Mosaic in Boston, Massachusetts, U.S.

City Carpet is a 1983 sidewalk mosaic by Lilli Ann Killen Rosenberg, installed outside Boston's Old City Hall, in the U.S. state of Massachusetts.

==Description and history==
The mosaic is made of ceramic, bronze, stone, brick, and concrete, and measures approximately 25 x 25 x 25 ft. It was surveyed as part of the Smithsonian Institution's "Save Outdoor Sculpture!" program in 1996. The survey's description for the artwork reads, "A sidewalk mosaic depicting a hopscotch diagram containing illustrations of children playing various games. The scenes depict children flying kites, jumping rope, rolling hoops, playing marbles, turning cartwheels, swinging from trees, chasing each other, drawing, etc. The mosaic is bordered with a row of bricks and contains an inscription commemorating Boston's Latin School."

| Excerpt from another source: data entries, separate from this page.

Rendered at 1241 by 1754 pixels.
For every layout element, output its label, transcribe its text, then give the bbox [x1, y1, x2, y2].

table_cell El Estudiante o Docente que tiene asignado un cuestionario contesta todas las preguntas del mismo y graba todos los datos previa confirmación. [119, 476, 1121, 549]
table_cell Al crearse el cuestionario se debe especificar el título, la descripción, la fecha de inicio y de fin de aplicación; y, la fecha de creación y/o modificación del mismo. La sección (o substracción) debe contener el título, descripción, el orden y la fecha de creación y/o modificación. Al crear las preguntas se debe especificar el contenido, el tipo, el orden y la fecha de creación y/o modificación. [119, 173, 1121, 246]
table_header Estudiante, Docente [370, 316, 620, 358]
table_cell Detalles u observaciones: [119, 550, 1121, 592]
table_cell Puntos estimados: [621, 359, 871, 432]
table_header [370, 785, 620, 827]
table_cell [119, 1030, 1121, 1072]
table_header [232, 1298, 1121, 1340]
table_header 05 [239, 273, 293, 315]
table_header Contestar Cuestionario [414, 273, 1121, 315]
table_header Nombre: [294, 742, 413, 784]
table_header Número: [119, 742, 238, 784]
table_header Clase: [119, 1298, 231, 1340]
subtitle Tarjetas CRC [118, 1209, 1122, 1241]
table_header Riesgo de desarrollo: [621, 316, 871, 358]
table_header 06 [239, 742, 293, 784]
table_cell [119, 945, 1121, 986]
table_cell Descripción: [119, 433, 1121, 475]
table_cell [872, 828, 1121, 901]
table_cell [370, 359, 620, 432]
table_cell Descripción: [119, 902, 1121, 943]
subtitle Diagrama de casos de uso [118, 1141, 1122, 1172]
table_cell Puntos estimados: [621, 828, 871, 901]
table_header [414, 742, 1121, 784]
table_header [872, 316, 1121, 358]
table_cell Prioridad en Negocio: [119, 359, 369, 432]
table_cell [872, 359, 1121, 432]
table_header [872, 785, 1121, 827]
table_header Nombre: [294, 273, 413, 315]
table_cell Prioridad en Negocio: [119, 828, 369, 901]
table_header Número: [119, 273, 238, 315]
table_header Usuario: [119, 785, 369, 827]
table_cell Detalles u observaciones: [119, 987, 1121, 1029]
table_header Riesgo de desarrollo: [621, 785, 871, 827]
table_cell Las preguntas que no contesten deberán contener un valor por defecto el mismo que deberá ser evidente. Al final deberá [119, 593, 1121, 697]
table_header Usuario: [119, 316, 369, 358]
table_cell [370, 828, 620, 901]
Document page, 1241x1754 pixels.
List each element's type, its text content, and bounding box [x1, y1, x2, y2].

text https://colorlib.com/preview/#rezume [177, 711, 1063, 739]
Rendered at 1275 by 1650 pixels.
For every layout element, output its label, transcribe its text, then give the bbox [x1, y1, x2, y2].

An inscription reads: "SCHOOL STREET BOSTON SITE OF THE OLDEST / PUBLIC SCHOOL IN THE UNITED STATES / FOUNDED 1635 / LATIN SCHOOL / "AGREED WITH MR. JOHN BARNERD / AS FOLLOWETH HE TO BUILD / A NEW SCHOOL HOUSE OF / FORTY FOOT LONG, TWENTY / FIVE FOOT WIDE & ELEVEN / FOOT STUD WITH EIGHT / WINDOWS BELOW & FIVE IN THE ROOF" / RECORD COMMISSIONERS / REPORT PSG VOL XI 1704 / "EXPERIENCE KEEPS / A DEAR SCHOOL, BUT / FOOLS WILL LEARN / IN NO OTHER" / BENJAMIN FRANKLIN / OTHER ALUMNI INCLUDE / SAMUEL ADAMS, JOHN HANCOCK / CHARLES BULFINCH AND/RALPH WALDO EMERSON. LABOR OMNIA VINCIT. OMNIBUS OPPORTUNITAS / ARCHITECTURE HERITAGE FOUNDATION / CITY CARPET 1983. THE TOWNSCAPE INSTITUTE / ARTIST: LILLI ANN KILLEN ROSENBERG".